* [Aim of the exercise]
Retype every one of the following records line for line, keeping each word, letter, and punctuation mark unchanged.

* [Provided data]
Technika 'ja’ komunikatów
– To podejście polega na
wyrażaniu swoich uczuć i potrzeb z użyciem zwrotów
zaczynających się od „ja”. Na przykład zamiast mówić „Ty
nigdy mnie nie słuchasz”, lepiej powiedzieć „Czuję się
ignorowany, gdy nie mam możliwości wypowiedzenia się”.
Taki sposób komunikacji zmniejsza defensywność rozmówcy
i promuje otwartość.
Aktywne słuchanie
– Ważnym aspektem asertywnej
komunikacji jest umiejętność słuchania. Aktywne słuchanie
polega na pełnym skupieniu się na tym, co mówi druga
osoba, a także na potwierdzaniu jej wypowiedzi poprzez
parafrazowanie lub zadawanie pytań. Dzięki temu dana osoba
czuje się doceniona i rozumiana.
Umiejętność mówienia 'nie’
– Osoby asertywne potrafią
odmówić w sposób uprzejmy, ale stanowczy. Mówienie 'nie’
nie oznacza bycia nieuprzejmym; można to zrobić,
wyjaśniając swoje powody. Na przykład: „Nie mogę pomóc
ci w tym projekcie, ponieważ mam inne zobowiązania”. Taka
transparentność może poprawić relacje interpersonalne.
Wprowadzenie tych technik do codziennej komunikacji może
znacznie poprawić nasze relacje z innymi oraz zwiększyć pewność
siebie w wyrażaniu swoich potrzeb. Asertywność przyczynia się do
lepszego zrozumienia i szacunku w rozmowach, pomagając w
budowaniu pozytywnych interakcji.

* [Reply]
Technika 'ja’ komunikatów
– To podejście polega na
wyrażaniu swoich uczuć i potrzeb z użyciem zwrotów
zaczynających się od „ja”. Na przykład zamiast mówić „Ty
nigdy mnie nie słuchasz”, lepiej powiedzieć „Czuję się
ignorowany, gdy nie mam możliwości wypowiedzenia się”.
Taki sposób komunikacji zmniejsza defensywność rozmówcy
i promuje otwartość.
Aktywne słuchanie
– Ważnym aspektem asertywnej
komunikacji jest umiejętność słuchania. Aktywne słuchanie
polega na pełnym skupieniu się na tym, co mówi druga
osoba, a także na potwierdzaniu jej wypowiedzi poprzez
parafrazowanie lub zadawanie pytań. Dzięki temu dana osoba
czuje się doceniona i rozumiana.
Umiejętność mówienia 'nie’
– Osoby asertywne potrafią
odmówić w sposób uprzejmy, ale stanowczy. Mówienie 'nie’
nie oznacza bycia nieuprzejmym; można to zrobić,
wyjaśniając swoje powody. Na przykład: „Nie mogę pomóc
ci w tym projekcie, ponieważ mam inne zobowiązania”. Taka
transparentność może poprawić relacje interpersonalne.
Wprowadzenie tych technik do codziennej komunikacji może
znacznie poprawić nasze relacje z innymi oraz zwiększyć pewność
siebie w wyrażaniu swoich potrzeb. Asertywność przyczynia się do
lepszego zrozumienia i szacunku w rozmowach, pomagając w
budowaniu pozytywnych interakcji.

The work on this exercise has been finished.